Exercise requirements:
Write the listing out again exactly as it stands, with no images.

Exercise data:
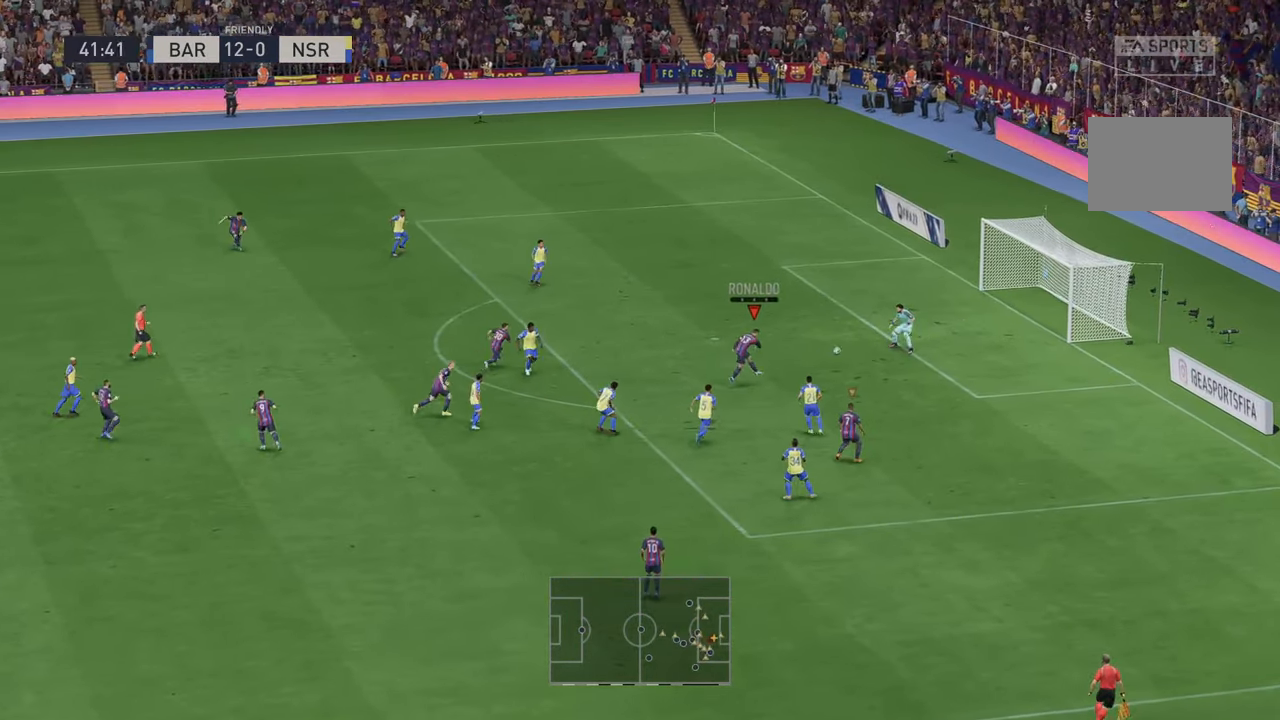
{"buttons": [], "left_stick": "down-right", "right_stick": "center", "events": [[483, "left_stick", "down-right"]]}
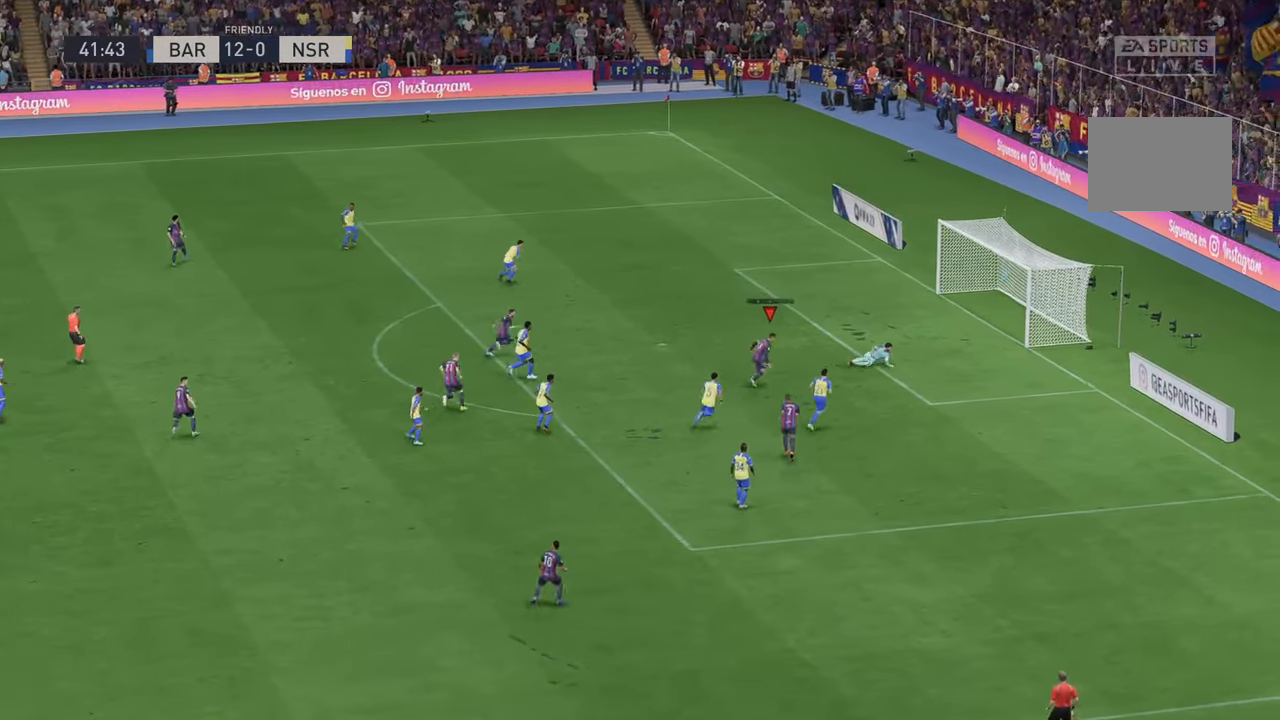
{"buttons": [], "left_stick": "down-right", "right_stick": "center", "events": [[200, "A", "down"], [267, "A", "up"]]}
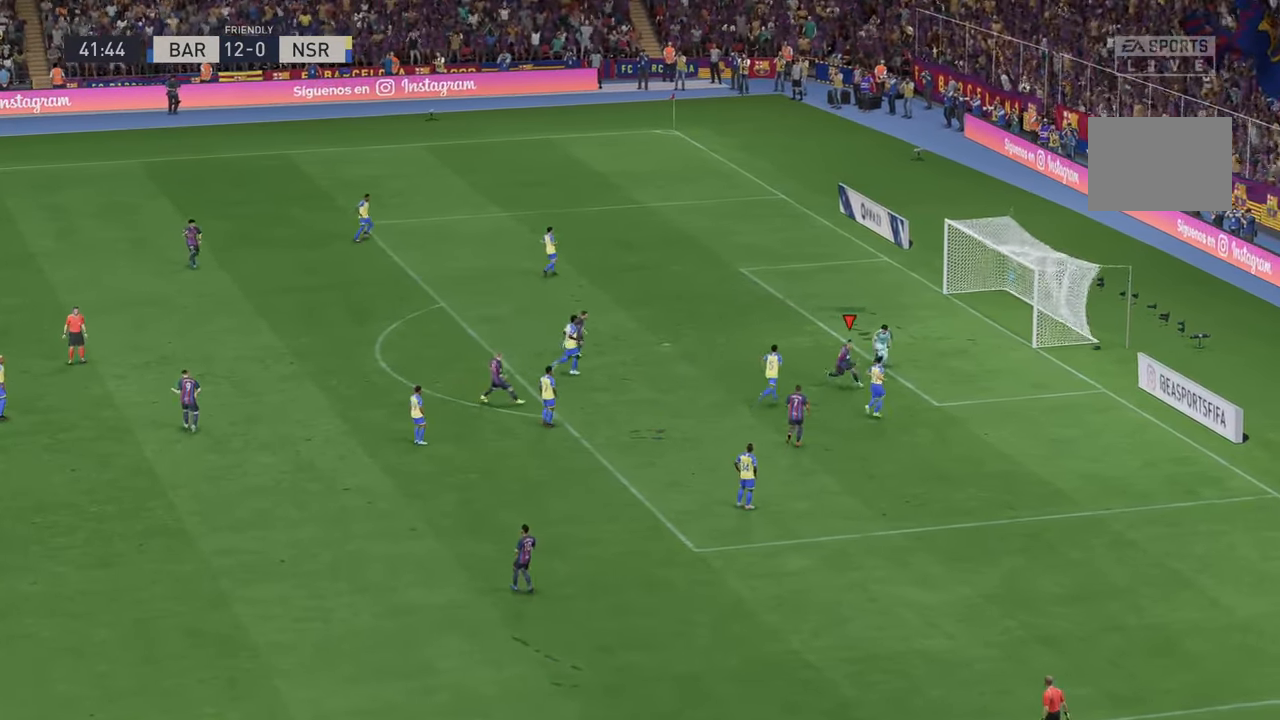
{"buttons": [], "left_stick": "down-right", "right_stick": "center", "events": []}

Exercise result:
{"buttons": [], "left_stick": "down-right", "right_stick": "center", "events": [[483, "left_stick", "down-right"]]}
{"buttons": [], "left_stick": "down-right", "right_stick": "center", "events": [[200, "A", "down"], [267, "A", "up"]]}
{"buttons": [], "left_stick": "down-right", "right_stick": "center", "events": []}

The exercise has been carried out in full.